Vandaag heb ik de vragen gemaakt die bij het boek horen over databases.
Hoofdstuk 1:
1.1 Data is informatie.
1.2 Field is een (1) gegeven.
1.3 Een record is een groep gegevens.
1.4 Een file zijn gegevens die bijvoorbeeld in een tabel staan.
2. Data redundancy is als een veld wordt bijgewerkt in meer dan een (1) tabel.
3. Date redundancy, Data isolation, Integrity problems, Security problems en Concurrency access.
4. Informatie is voor iedereen te begrijpen, terwijl gegevens niet voor iedereen duidelijk zijn.
5.1 7
5.2 5
5.3 Je moet dan minder specifiek kijken dus eigenlijk uitzoomen.
5.4 Een nieuwe rij erbij maken.
Hoofdstuk 2:
1. Programma’s waarmee je onder andere programma’s kunt maken.
2. Zorgen dat gebruikers hun informatie makkelijk op kunnen slaan.
3. School, winkels en een auto dealership.
Hoofdstuk 3:
1. DBMS en een bestandsbeheersysteem slaan allebei gegevens op op een harde schijf. Het verschil is alleen dat DBMS dan meer gestructureerd doet dan een bestandsbeheersysteem.
2. Data independence is het kunnen wijzigen van dingen in gegevenskenmerken zonder dat je gelijk iets wijzigt in je programma
3. Het doel is om elk gegeven en alle informatie te gebruiken voor een bedrijfsresultaat.

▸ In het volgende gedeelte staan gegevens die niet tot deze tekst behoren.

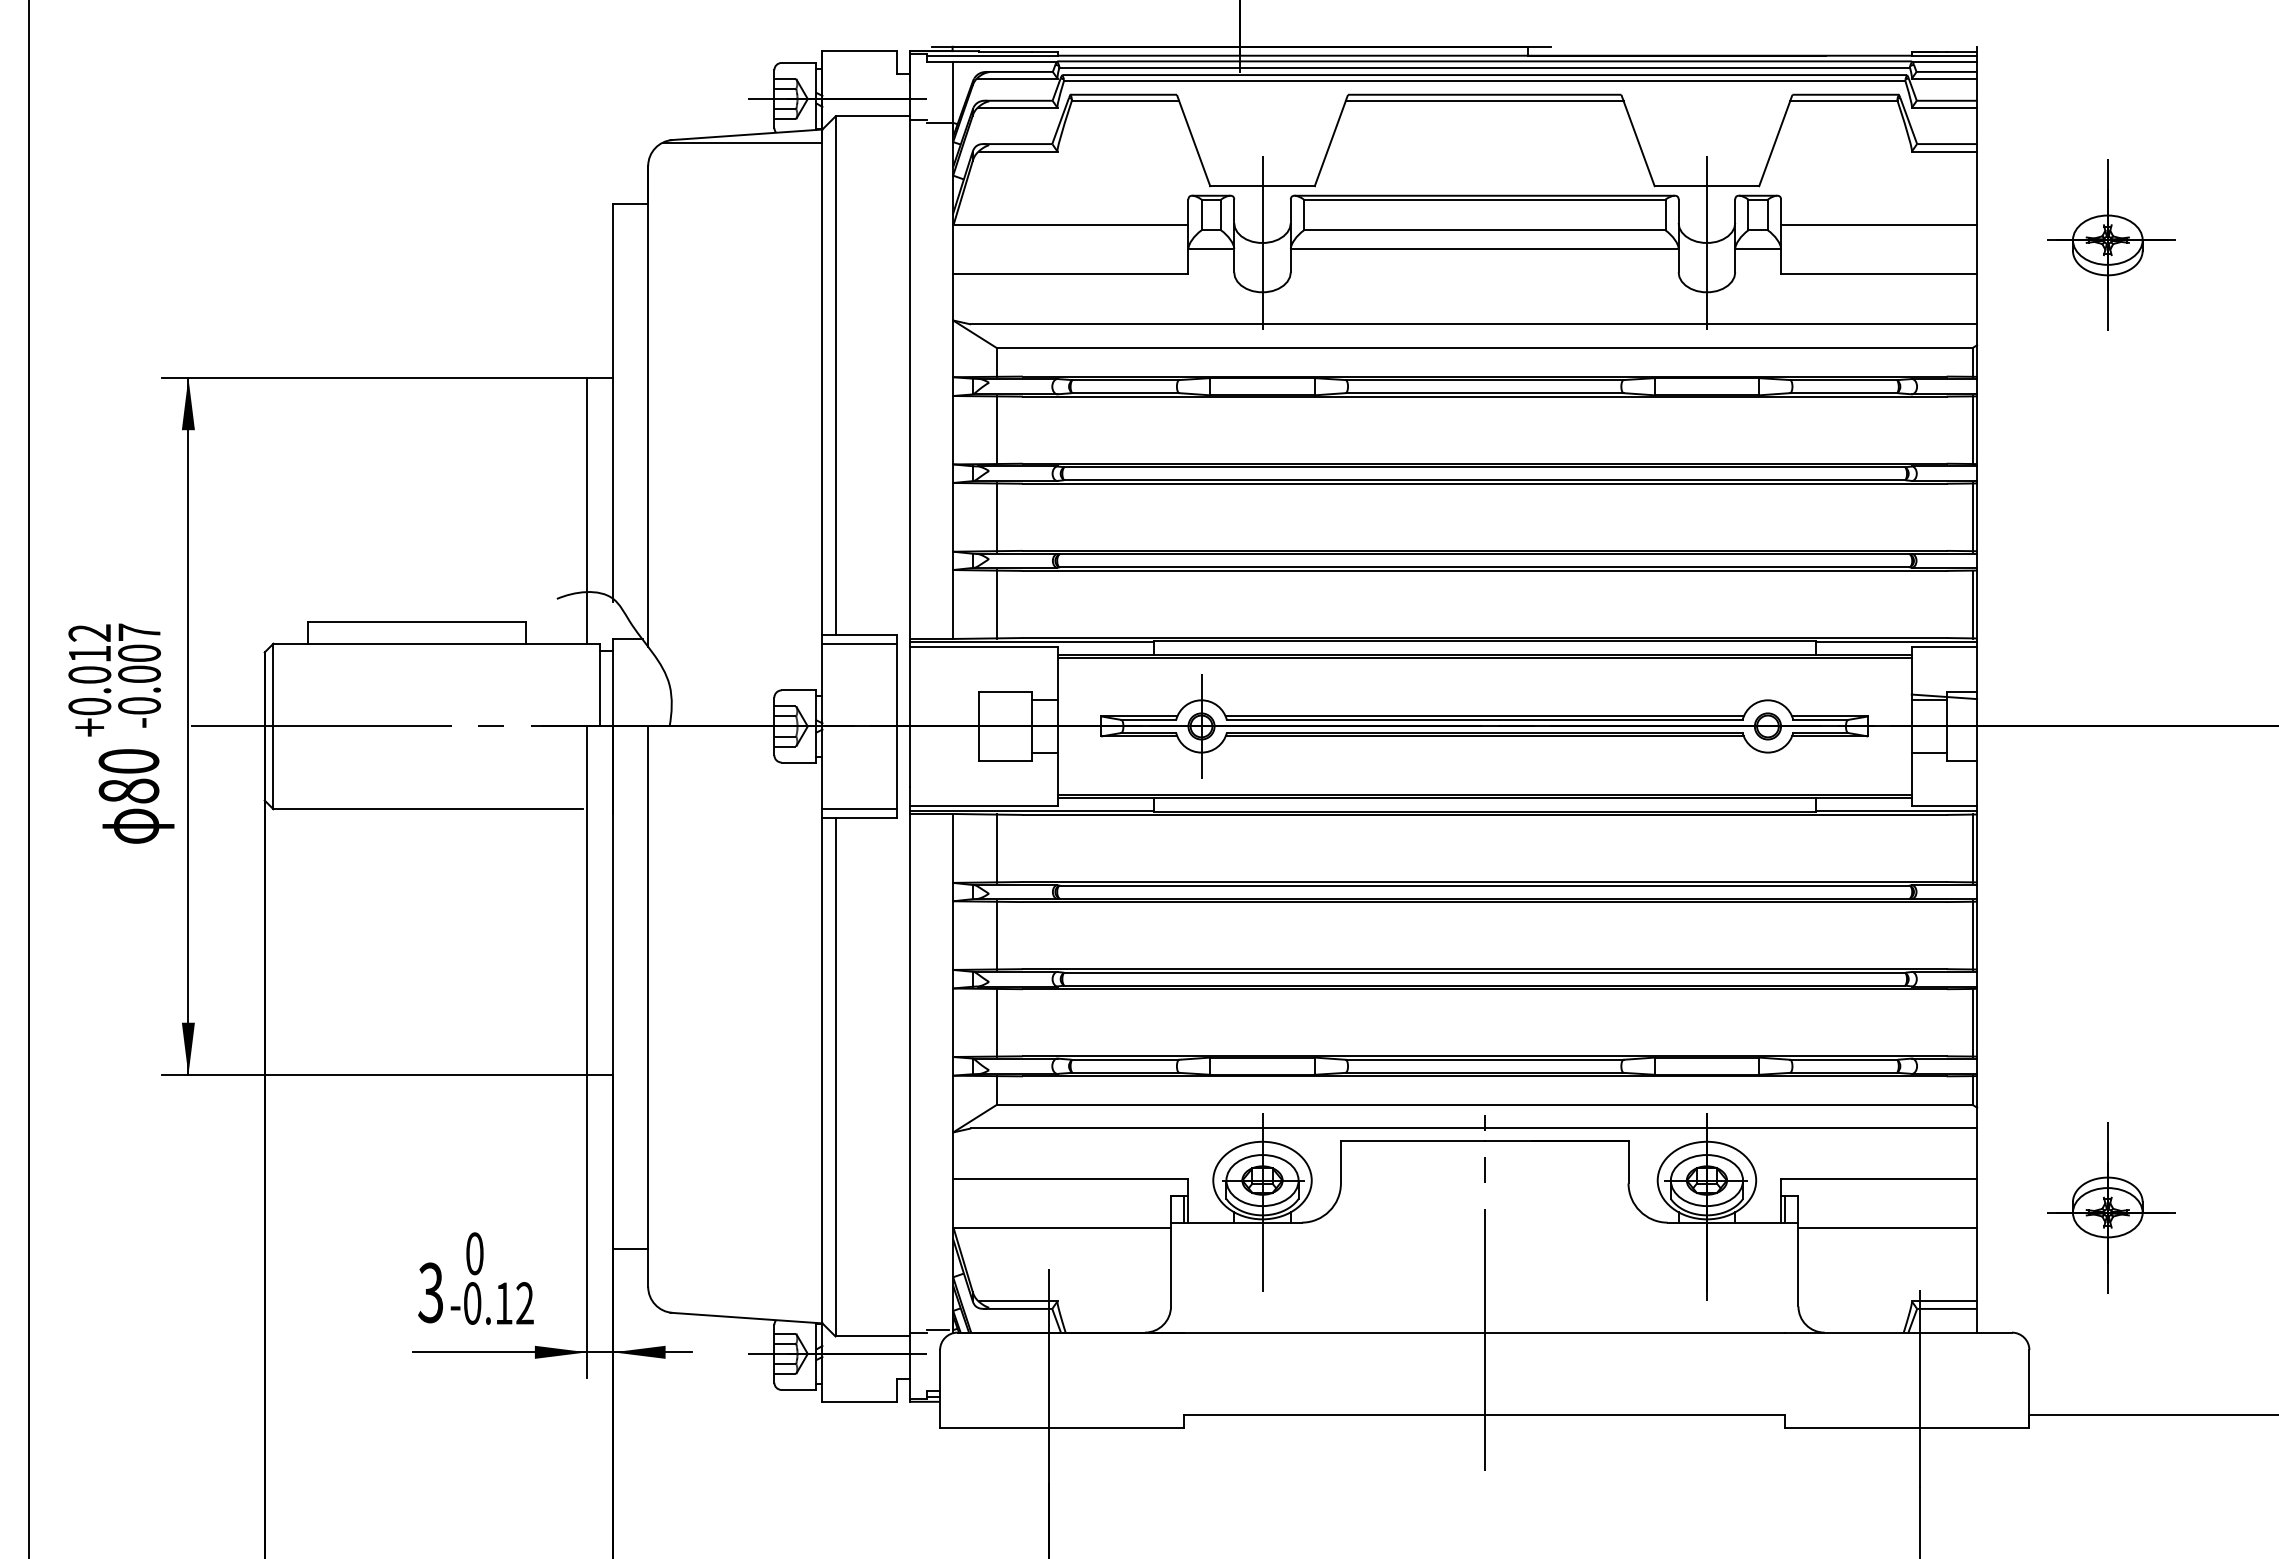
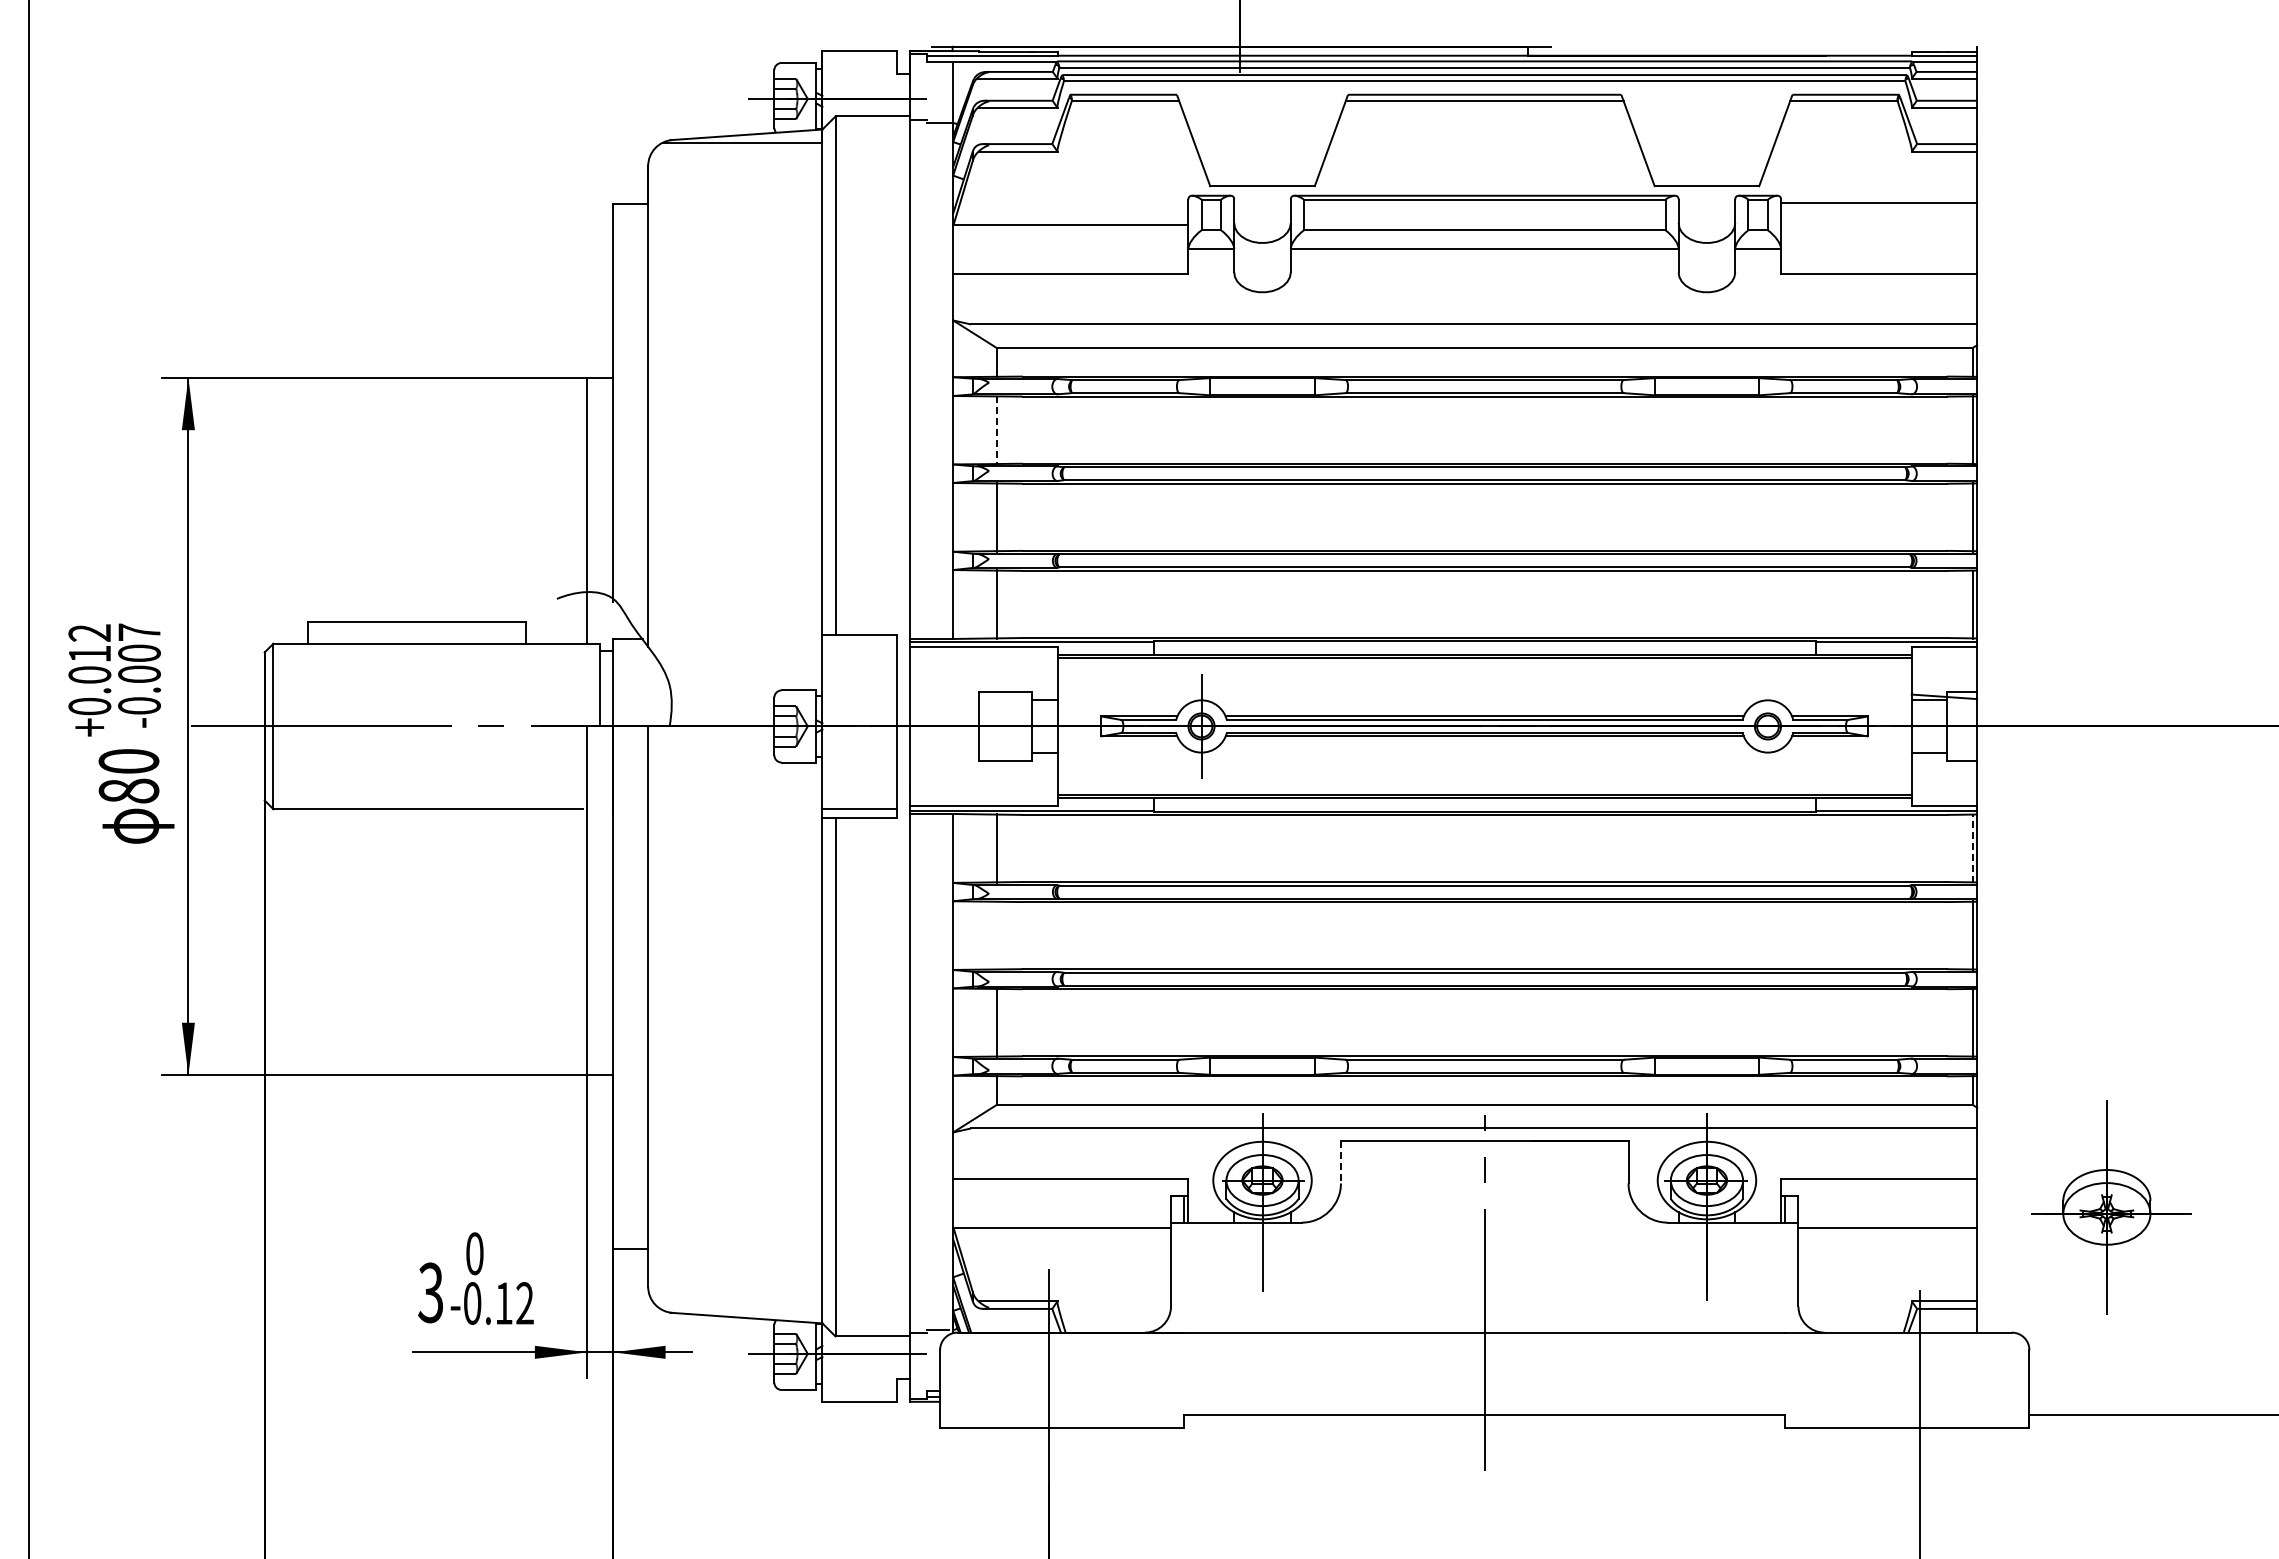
line at (1879, 224) position: (1879, 224) -> (1879, 202)
line at (1262, 243): present -> none
line at (1706, 243): present -> none
part at (2111, 244): present -> none
line at (996, 430): solid -> dashed
line at (859, 643): present -> none
line at (1972, 847): solid -> dashed
line at (996, 935): present -> none
line at (1340, 1162): solid -> dashed
part at (2111, 1207) size: 129x172 px -> 161x215 px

4. Bedrijven gebruiken databases om bijvoorbeeld de voorraad van iets bij te kunnen houden. Dit gaat dan automatisch waardoor ze tijd besparen. Daarnaast kan een bedrijf ook een database gebruiken om de salarissen van hun personeel bij te houden. Zo worden er vaak minder foutjes gemaakt.
5. Metadata zijn gegevens die iets zeggen over andere gegevens.
Hoofdstuk 4:
–
Hoofdstuk 5:
1. Het doel van een conceptueel model is om zo goed te zien wat er nog verbeterd kan worden zodat het uiteindelijke model nog beter wordt.
2. Een conceptueel ontwerp is uit de ogen van de eigenaar gemaakt. Daarin kun je ook zien waarom het systeem is gebouwd. Het logische ontwerp is uit de ogen van de architect gemaakt. Daarin zie je vooral het fysieke deel.
3. De weergave van de gegevens door een gebruiker.
4. Een weergave van het systeem waardoor gebruikers het systeem kennen en begrijpen.
5. Een model dat is gemaakt om te kijken wat er gebeurd als er iets fout gaat. Je maakt dan dus expres een ‘verkeerd’ model.
6. Een fysieke kopie van iets.
7. Intern model.
8. Extern model.
9. Een logisch schema wijzigen zonder dat je het externe schema ook gelijk wijzigt.
10. Een schema dat je helpt om alle modellen en concepten die je hebt gemaakt uit elkaar te houden en structuur tussen deze te houden.